In Memoriam KA Parahyangan
Boediono dan KA Parahyangan
Terhitung tanggal 27 A
TRIBUNNEWS.COM, JAKARTA - Terhitung tanggal 27 April 2010 PT. Kereta Api Indonesia akan menghentikan operasional KA Parahyangan yang melayani relasi Jakarta-Bandung. Sebagai penggantinya KA Malabar yang akan melayani rute Bandung-Malang akan memulai tugas perdananya pada tanggal 30 April 2010 mendatang.

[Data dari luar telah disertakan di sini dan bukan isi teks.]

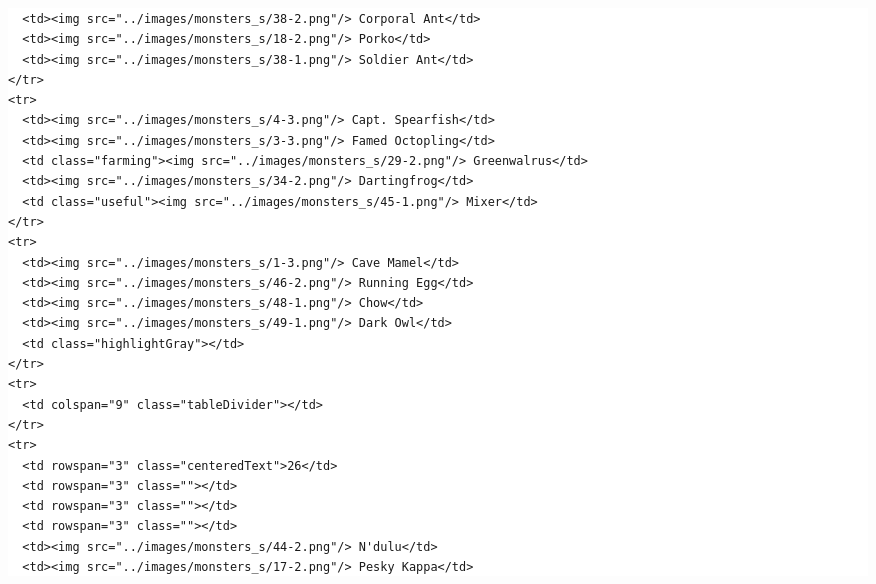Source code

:      <td><img src="../images/monsters_s/38-2.png"/> Corporal Ant</td>
      <td><img src="../images/monsters_s/18-2.png"/> Porko</td>
      <td><img src="../images/monsters_s/38-1.png"/> Soldier Ant</td>
    </tr>
    <tr>
      <td><img src="../images/monsters_s/4-3.png"/> Capt. Spearfish</td>
      <td><img src="../images/monsters_s/3-3.png"/> Famed Octopling</td>
      <td class="farming"><img src="../images/monsters_s/29-2.png"/> Greenwalrus</td>
      <td><img src="../images/monsters_s/34-2.png"/> Dartingfrog</td>
      <td class="useful"><img src="../images/monsters_s/45-1.png"/> Mixer</td>
    </tr>
    <tr>
      <td><img src="../images/monsters_s/1-3.png"/> Cave Mamel</td>
      <td><img src="../images/monsters_s/46-2.png"/> Running Egg</td>
      <td><img src="../images/monsters_s/48-1.png"/> Chow</td>
      <td><img src="../images/monsters_s/49-1.png"/> Dark Owl</td>
      <td class="highlightGray"></td>
    </tr>
    <tr>
      <td colspan="9" class="tableDivider"></td>
    </tr>
    <tr>
      <td rowspan="3" class="centeredText">26</td>
      <td rowspan="3" class=""></td>
      <td rowspan="3" class=""></td>
      <td rowspan="3" class=""></td>
      <td><img src="../images/monsters_s/44-2.png"/> N'dulu</td>
      <td><img src="../images/monsters_s/17-2.png"/> Pesky Kappa</td>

Namun, masih ingatkah di dalam benak Anda saat Wakil Presiden, Boediono pernah menumpang kereta api kebanggaan rakyat Bandung tersebut saat hendak mendeklarasikan diri sebagai pendamping setia Presiden Susilo Bambang Yudhoyono di GOR Sabuga, Bandung?Kala itu, Pak Boed, sapaan akrab Boediono pergi dengan membawa istri yang setia mendampinginya, Herawati beserta para rombongan tim sukses Partai Demokrat yang diketuai oleh Rizal Malarangeng. Mereka menaiki kereta yang berangkat pukul 8.30 WIB dari stasiun Gambir menuju Bandung, Jumat, 15 Mei 2009.

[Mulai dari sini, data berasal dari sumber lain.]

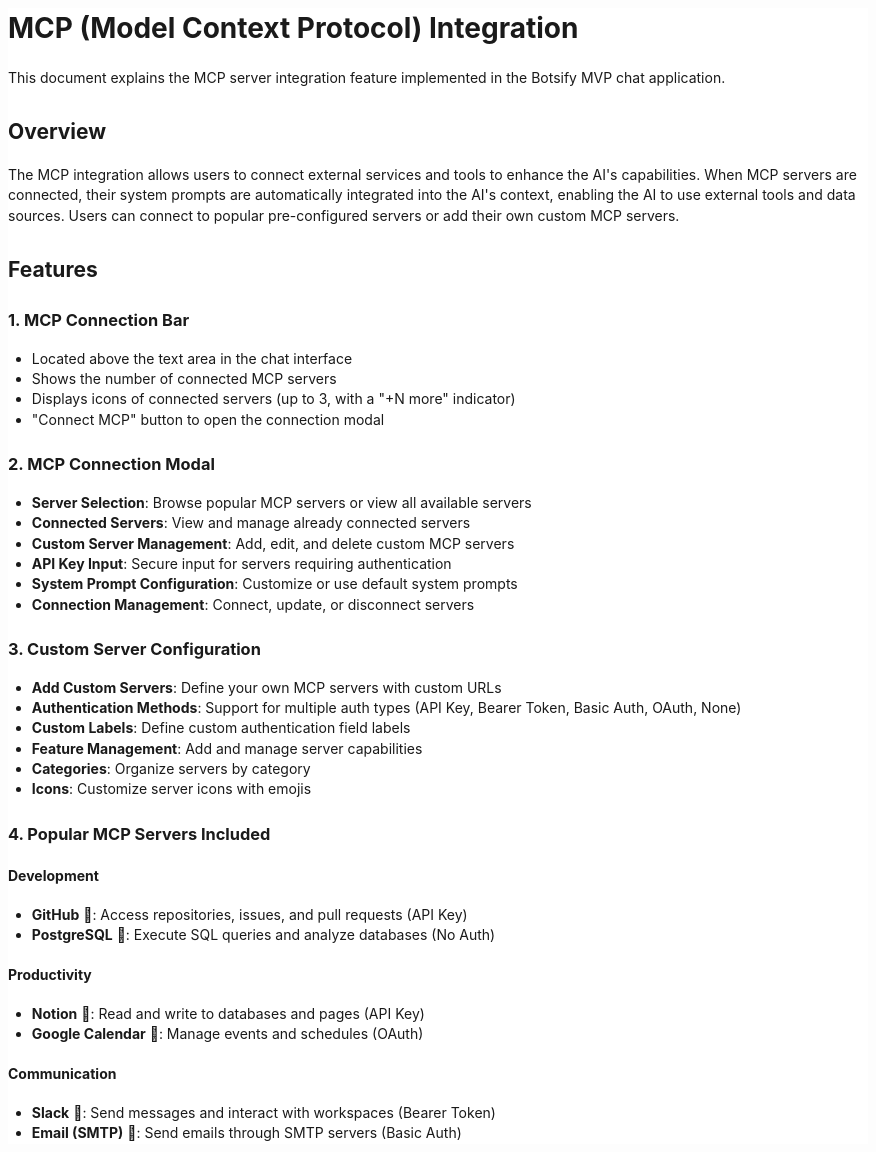 # MCP (Model Context Protocol) Integration

This document explains the MCP server integration feature implemented in the Botsify MVP chat application.

## Overview

The MCP integration allows users to connect external services and tools to enhance the AI's capabilities. When MCP servers are connected, their system prompts are automatically integrated into the AI's context, enabling the AI to use external tools and data sources. Users can connect to popular pre-configured servers or add their own custom MCP servers.

## Features

### 1. MCP Connection Bar
- Located above the text area in the chat interface
- Shows the number of connected MCP servers
- Displays icons of connected servers (up to 3, with a "+N more" indicator)
- "Connect MCP" button to open the connection modal

### 2. MCP Connection Modal
- **Server Selection**: Browse popular MCP servers or view all available servers
- **Connected Servers**: View and manage already connected servers
- **Custom Server Management**: Add, edit, and delete custom MCP servers
- **API Key Input**: Secure input for servers requiring authentication
- **System Prompt Configuration**: Customize or use default system prompts
- **Connection Management**: Connect, update, or disconnect servers

### 3. Custom Server Configuration
- **Add Custom Servers**: Define your own MCP servers with custom URLs
- **Authentication Methods**: Support for multiple auth types (API Key, Bearer Token, Basic Auth, OAuth, None)
- **Custom Labels**: Define custom authentication field labels
- **Feature Management**: Add and manage server capabilities
- **Categories**: Organize servers by category
- **Icons**: Customize server icons with emojis

### 4. Popular MCP Servers Included

#### Development
- **GitHub** 🐙: Access repositories, issues, and pull requests (API Key)
- **PostgreSQL** 🐘: Execute SQL queries and analyze databases (No Auth)

#### Productivity
- **Notion** 📝: Read and write to databases and pages (API Key)
- **Google Calendar** 📅: Manage events and schedules (OAuth)

#### Communication
- **Slack** 💬: Send messages and interact with workspaces (Bearer Token)
- **Email (SMTP)** 📧: Send emails through SMTP servers (Basic Auth)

Boediono menempati gerbong kereta yang terlihat tua, karena meski lantainya bersih masih terdapat noda di mana-mana. Kursi gerbong pun lusuh dan beberapa berdebu. Bahkan, kaca jendela di seberang kursi yang ditempati Boediono juga retak-retak.Sementara itu, kue yang disajikan berupa jajanan pasar seperti kue lapis legit, lontong isi, dan lainnya.Tetapi pelayanan yang terkesan kurang berkelas tak lantas membuat Boediono yang dipilih sebagai cawapresnya SBY merasa risih, buktinya, mantan Gubernur Bank Indonesia tersebut terlihat cukup duduk rileks meski hanya menaiki kereta kelas eksekutif seharga Rp. 52.000 per orang.

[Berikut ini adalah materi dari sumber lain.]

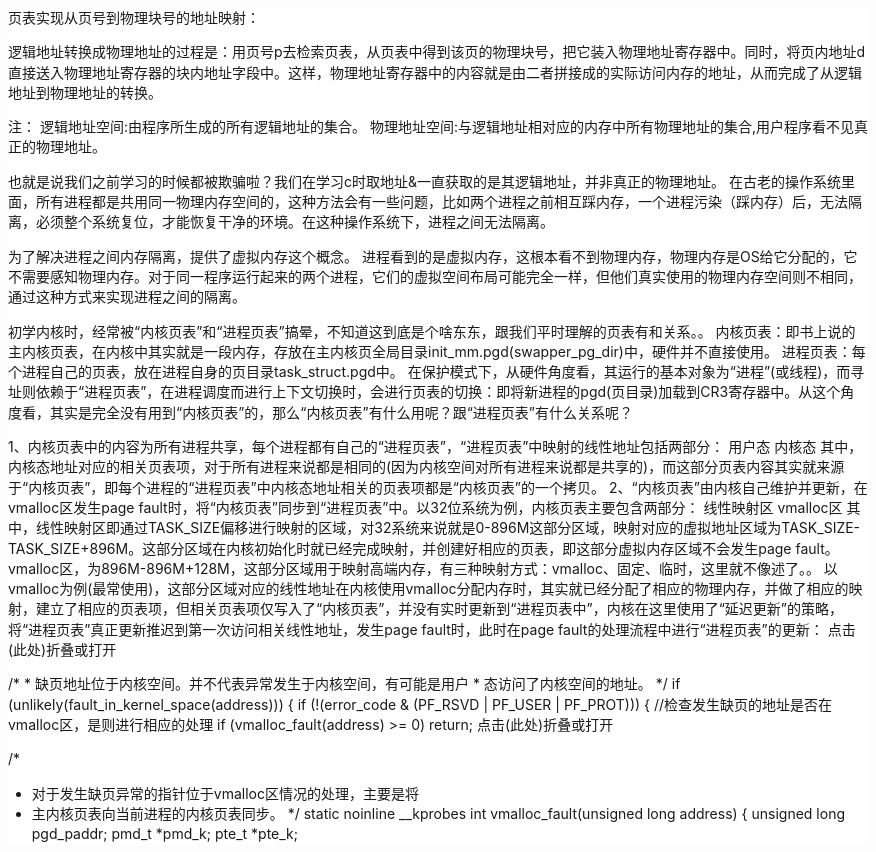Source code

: 
页表实现从页号到物理块号的地址映射：

逻辑地址转换成物理地址的过程是：用页号p去检索页表，从页表中得到该页的物理块号，把它装入物理地址寄存器中。同时，将页内地址d直接送入物理地址寄存器的块内地址字段中。这样，物理地址寄存器中的内容就是由二者拼接成的实际访问内存的地址，从而完成了从逻辑地址到物理地址的转换。


注：
逻辑地址空间:由程序所生成的所有逻辑地址的集合。
物理地址空间:与逻辑地址相对应的内存中所有物理地址的集合,用户程序看不见真正的物理地址。

也就是说我们之前学习的时候都被欺骗啦？我们在学习c时取地址&一直获取的是其逻辑地址，并非真正的物理地址。
在古老的操作系统里面，所有进程都是共用同一物理内存空间的，这种方法会有一些问题，比如两个进程之前相互踩内存，一个进程污染（踩内存）后，无法隔离，必须整个系统复位，才能恢复干净的环境。在这种操作系统下，进程之间无法隔离。

为了解决进程之间内存隔离，提供了虚拟内存这个概念。
进程看到的是虚拟内存，这根本看不到物理内存，物理内存是OS给它分配的，它不需要感知物理内存。对于同一程序运行起来的两个进程，它们的虚拟空间布局可能完全一样，但他们真实使用的物理内存空间则不相同，通过这种方式来实现进程之间的隔离。

初学内核时，经常被“内核页表”和“进程页表”搞晕，不知道这到底是个啥东东，跟我们平时理解的页表有和关系。。
内核页表：即书上说的主内核页表，在内核中其实就是一段内存，存放在主内核页全局目录init_mm.pgd(swapper_pg_dir)中，硬件并不直接使用。
进程页表：每个进程自己的页表，放在进程自身的页目录task_struct.pgd中。
在保护模式下，从硬件角度看，其运行的基本对象为“进程”(或线程)，而寻址则依赖于“进程页表”，在进程调度而进行上下文切换时，会进行页表的切换：即将新进程的pgd(页目录)加载到CR3寄存器中。从这个角度看，其实是完全没有用到“内核页表”的，那么“内核页表”有什么用呢？跟“进程页表”有什么关系呢？

1、内核页表中的内容为所有进程共享，每个进程都有自己的“进程页表”，“进程页表”中映射的线性地址包括两部分：
用户态
内核态
其中，内核态地址对应的相关页表项，对于所有进程来说都是相同的(因为内核空间对所有进程来说都是共享的)，而这部分页表内容其实就来源于“内核页表”，即每个进程的“进程页表”中内核态地址相关的页表项都是“内核页表”的一个拷贝。
2、“内核页表”由内核自己维护并更新，在vmalloc区发生page fault时，将“内核页表”同步到“进程页表”中。以32位系统为例，内核页表主要包含两部分：
线性映射区
vmalloc区
其中，线性映射区即通过TASK_SIZE偏移进行映射的区域，对32系统来说就是0-896M这部分区域，映射对应的虚拟地址区域为TASK_SIZE-TASK_SIZE+896M。这部分区域在内核初始化时就已经完成映射，并创建好相应的页表，即这部分虚拟内存区域不会发生page fault。
vmalloc区，为896M-896M+128M，这部分区域用于映射高端内存，有三种映射方式：vmalloc、固定、临时，这里就不像述了。。
以vmalloc为例(最常使用)，这部分区域对应的线性地址在内核使用vmalloc分配内存时，其实就已经分配了相应的物理内存，并做了相应的映射，建立了相应的页表项，但相关页表项仅写入了“内核页表”，并没有实时更新到“进程页表中”，内核在这里使用了“延迟更新”的策略，将“进程页表”真正更新推迟到第一次访问相关线性地址，发生page fault时，此时在page fault的处理流程中进行“进程页表”的更新：
点击(此处)折叠或打开

/*
     * 缺页地址位于内核空间。并不代表异常发生于内核空间，有可能是用户
     * 态访问了内核空间的地址。
     */
    if (unlikely(fault_in_kernel_space(address))) {
        if (!(error_code & (PF_RSVD | PF_USER | PF_PROT))) {
            //检查发生缺页的地址是否在vmalloc区，是则进行相应的处理
            if (vmalloc_fault(address) >= 0)
                return;
点击(此处)折叠或打开

/*
  * 对于发生缺页异常的指针位于vmalloc区情况的处理，主要是将
  * 主内核页表向当前进程的内核页表同步。
  */
static noinline __kprobes int vmalloc_fault(unsigned long address)
{
    unsigned long pgd_paddr;
    pmd_t *pmd_k;
    pte_t *pte_k;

Suasana gerbong pun tidak terasa senyap, gelak tawa dan riuh suasana terlihat hampir selama kereta menyusuri rel Jakarta menuju Bandung.Sepanjang perjalanan, Boediono pun tidak henti-hentinya dikerubuti wartawan, saat hendak menaiki gerbong kereta maupun ketika tiba di stasiun Bandung.